Allerdings gilt das nur für Signale die von außen an die SPS angeschlossen werden. Kontakte von programminternen Schützen (z.B. Ausgänge oder Merker) werden immer nicht-funktionsnegiert wie Schließer verknüpft.

PS: in welchem Lehrbuch stehen solche so verklausiert formulierte "allgemeine Regeln"?

Harald


----------



## Larry Laffer (15 März 2013)

... ich glaube, dass der Kollege einen Schaltplan in ein SPS-Programm übersetzen möchte ... 

@TE:
Ein Ding, was du vorher als Schliesser hattest, ist eine "normale" Verknüpfung. Ein Öffner wird zu einem negierten Element. Funktioniert etwas technisch wie ein Öffner, das Schütz ist also permanent angezogen und du hast somit ein Signal auf dem Eingang und du möchtest nun das Abfallen erkennen, dann ist dein Kontakt zwar ein Schliesser, dein Signal ist aber das Öffnen - also eine Negation ...

Gruß
Larry


----------



## Zottel (15 März 2013)

Ich denke, du meinest mit "geschlossene Schuetz" einen Öffnerkontakt "N.C., nomally closed"?

Die Funktion des Öffners ist auch eine Negation: Wenn die Spule Strom bekommt, bekommt der Verbraucher hinter dem Öffner keinen Strom mehr, und umgekehrt.


----------



## Boxy (16 März 2013)

Na wenn Du die Schützschaltung mittesl KOP übersetzt kannst ja fast den Stromlaufplan übernehmen und siehst warum NO -] [- und NC -]/[- ergibt!


----------



## carelesswhisper (17 März 2013)

Danke fuer die hilfsreichen Antworte.

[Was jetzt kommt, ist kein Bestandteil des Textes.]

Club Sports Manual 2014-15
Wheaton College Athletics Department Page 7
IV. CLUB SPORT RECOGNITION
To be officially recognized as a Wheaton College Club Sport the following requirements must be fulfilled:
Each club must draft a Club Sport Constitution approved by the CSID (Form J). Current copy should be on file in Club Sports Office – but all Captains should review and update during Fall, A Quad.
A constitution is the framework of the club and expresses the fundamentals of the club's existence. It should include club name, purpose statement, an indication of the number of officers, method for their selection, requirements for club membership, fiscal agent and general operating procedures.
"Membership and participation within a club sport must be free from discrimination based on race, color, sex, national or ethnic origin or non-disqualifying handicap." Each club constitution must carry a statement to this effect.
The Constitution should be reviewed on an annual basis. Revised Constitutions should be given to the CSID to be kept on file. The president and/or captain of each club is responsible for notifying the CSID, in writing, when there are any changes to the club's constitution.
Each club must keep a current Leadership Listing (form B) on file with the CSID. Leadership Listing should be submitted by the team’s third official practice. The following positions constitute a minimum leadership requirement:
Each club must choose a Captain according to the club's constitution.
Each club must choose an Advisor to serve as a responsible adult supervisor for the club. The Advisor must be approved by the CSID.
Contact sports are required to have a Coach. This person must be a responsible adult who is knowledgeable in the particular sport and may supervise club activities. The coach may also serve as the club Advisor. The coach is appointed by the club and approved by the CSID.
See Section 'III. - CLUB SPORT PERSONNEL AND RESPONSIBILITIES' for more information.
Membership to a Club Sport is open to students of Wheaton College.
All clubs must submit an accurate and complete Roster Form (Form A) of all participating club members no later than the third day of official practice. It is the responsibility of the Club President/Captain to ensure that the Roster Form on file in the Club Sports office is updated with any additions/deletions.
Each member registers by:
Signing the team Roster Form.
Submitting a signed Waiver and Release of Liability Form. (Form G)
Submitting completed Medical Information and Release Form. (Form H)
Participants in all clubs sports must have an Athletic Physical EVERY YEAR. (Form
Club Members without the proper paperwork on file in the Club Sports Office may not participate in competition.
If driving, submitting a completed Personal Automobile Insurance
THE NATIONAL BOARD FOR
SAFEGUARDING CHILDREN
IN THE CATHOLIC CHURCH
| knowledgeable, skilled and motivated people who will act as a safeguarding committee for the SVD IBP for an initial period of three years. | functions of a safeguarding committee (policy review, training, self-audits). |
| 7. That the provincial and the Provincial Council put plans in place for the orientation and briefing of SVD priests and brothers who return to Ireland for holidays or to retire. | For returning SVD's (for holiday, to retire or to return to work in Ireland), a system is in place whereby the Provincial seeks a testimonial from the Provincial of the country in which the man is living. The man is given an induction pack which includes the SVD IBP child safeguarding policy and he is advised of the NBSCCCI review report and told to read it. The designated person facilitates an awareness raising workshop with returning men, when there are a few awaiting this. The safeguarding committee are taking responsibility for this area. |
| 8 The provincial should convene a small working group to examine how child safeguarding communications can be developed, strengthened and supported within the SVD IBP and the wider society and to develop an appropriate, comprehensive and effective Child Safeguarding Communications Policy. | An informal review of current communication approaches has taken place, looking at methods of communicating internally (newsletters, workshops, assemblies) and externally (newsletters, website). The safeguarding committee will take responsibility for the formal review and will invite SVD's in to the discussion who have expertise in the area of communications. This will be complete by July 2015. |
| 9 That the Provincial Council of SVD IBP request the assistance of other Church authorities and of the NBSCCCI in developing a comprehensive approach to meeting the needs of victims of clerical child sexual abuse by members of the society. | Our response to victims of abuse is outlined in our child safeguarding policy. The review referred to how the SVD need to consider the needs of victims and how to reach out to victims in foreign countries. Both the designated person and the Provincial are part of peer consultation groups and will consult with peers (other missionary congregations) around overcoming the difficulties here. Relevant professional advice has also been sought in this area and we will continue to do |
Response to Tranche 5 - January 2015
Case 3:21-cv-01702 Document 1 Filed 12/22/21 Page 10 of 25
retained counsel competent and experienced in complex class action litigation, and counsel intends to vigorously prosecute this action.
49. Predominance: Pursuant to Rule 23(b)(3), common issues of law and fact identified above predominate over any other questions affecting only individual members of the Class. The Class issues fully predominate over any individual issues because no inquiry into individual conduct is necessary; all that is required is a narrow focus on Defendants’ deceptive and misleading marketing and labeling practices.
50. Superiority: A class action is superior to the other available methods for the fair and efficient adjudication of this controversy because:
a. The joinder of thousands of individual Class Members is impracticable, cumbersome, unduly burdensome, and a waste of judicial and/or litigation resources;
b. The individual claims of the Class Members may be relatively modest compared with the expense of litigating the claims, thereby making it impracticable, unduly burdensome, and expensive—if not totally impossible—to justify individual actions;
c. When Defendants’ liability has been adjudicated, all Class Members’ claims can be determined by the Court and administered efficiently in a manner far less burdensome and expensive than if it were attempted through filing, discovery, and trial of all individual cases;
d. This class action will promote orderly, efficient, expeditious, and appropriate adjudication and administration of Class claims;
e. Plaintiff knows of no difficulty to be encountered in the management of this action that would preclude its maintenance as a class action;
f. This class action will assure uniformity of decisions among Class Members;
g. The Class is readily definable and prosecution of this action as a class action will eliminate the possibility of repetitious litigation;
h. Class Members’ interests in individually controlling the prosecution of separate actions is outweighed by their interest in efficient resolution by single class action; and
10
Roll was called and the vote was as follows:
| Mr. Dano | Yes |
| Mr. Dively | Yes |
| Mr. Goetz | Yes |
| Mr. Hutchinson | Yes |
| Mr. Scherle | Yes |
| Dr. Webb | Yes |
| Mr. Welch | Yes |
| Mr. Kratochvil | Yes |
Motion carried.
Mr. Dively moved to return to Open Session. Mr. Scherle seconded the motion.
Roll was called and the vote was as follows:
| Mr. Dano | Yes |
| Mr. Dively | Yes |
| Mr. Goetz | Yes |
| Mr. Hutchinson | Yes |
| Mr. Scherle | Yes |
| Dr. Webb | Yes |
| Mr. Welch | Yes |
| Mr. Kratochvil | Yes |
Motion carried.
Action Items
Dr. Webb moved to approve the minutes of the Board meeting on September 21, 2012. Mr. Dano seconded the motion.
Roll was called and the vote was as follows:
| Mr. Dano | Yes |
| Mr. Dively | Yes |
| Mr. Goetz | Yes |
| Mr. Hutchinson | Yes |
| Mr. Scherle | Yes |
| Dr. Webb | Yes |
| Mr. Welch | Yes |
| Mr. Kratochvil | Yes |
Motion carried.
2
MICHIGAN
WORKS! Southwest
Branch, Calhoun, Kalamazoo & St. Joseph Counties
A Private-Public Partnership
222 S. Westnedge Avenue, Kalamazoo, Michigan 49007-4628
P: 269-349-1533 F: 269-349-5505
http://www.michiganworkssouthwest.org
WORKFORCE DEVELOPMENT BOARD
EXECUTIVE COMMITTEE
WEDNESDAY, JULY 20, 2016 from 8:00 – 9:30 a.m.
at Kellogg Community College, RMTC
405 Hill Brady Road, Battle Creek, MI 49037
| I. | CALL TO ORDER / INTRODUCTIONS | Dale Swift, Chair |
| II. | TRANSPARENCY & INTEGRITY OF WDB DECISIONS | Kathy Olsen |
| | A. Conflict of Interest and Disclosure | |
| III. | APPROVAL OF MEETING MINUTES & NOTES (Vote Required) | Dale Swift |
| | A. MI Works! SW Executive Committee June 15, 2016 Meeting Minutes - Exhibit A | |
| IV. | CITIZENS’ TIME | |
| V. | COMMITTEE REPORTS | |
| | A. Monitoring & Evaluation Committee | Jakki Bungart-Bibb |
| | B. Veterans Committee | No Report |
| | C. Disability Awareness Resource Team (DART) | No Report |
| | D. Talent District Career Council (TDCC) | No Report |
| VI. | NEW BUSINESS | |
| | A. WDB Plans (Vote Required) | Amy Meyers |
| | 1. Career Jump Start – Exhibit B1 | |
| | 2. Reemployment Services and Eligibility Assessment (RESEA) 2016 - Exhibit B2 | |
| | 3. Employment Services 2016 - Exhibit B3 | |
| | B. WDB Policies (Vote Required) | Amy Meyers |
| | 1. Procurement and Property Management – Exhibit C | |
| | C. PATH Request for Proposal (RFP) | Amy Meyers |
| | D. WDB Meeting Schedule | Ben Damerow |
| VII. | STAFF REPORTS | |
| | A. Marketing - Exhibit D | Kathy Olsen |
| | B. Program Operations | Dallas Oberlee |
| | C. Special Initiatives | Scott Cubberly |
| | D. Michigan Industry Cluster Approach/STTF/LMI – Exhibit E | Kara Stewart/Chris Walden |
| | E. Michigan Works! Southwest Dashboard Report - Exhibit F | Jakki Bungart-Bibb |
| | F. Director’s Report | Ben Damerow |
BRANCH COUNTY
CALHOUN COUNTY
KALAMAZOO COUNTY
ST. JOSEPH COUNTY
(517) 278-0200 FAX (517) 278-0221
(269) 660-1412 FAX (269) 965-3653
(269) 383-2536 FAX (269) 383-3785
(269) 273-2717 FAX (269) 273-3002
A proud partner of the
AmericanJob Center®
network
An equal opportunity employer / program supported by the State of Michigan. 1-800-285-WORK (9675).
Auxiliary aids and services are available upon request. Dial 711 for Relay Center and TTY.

Bei meiner Frage handelt es sich um eine Regel zum Umsetzen  von Schuetzschaltungen in SPS-Programe, die ich in dem Buch "Automatisieren mit SPS" von Guenter Wellenreuter und Dieter Zastrow.        

Die Regel lautet: Oeffner von Schuetzkontakten werden negiert und Schliesser bejaht im Program abgefragt


----------



## bike (17 März 2013)

Ja und?

Nimm ein Stück Papier und zeichne dir die Schaltung auf.
Dann ein Impulsdiagramm bei AUS und eines bei EIN.
Mit den Grundlagen der Elektrotechnik wird dir dies dann sehr schnell klar.

Viel Erfolg


bike


----------



## Mobi (17 März 2013)

carelesswhisper schrieb:


> Die Regel lautet: Oeffner von Schuetzkontakten werden negiert und Schliesser bejaht im Program abgefragt


Wie willst du sie auch sonst abfragen??
Bei Schließern bekommst du bei Betätigung eine 1 bzw. True.
Und bei Öffnern bekommst du eine 0 bzw. False, also unbetätigt 1 bzw. True.


----------



## Boxy (17 März 2013)

In Worten Ausgedrückt:

Und K1/13-14 (wahr) und nicht K2/21-22 (falsch) gibt K3 -->   --] [-----]/[----()

Somit kommt ja: *Und* K1 *Und Nicht* K2 *gleich* K3


----------



## PN/DP (17 März 2013)

Boxy schrieb:


> Und K1/13-14 (wahr) und nicht K2/21-22 (falsch) gibt K3


Das würde elektrisch in Schützschaltung bedeuten: K3 wird aktiviert, wenn K1 betätigt ist und K2 *nicht* betätigt ist.



> gibt K3 -->   --] [-----]/[----()


Diese Übersetzung gilt so nur dann, wenn K2 ein SPS-interner Datenpunkt ist, wo die "Spule" verknüpft wird und nicht der Öffner-Kontakt.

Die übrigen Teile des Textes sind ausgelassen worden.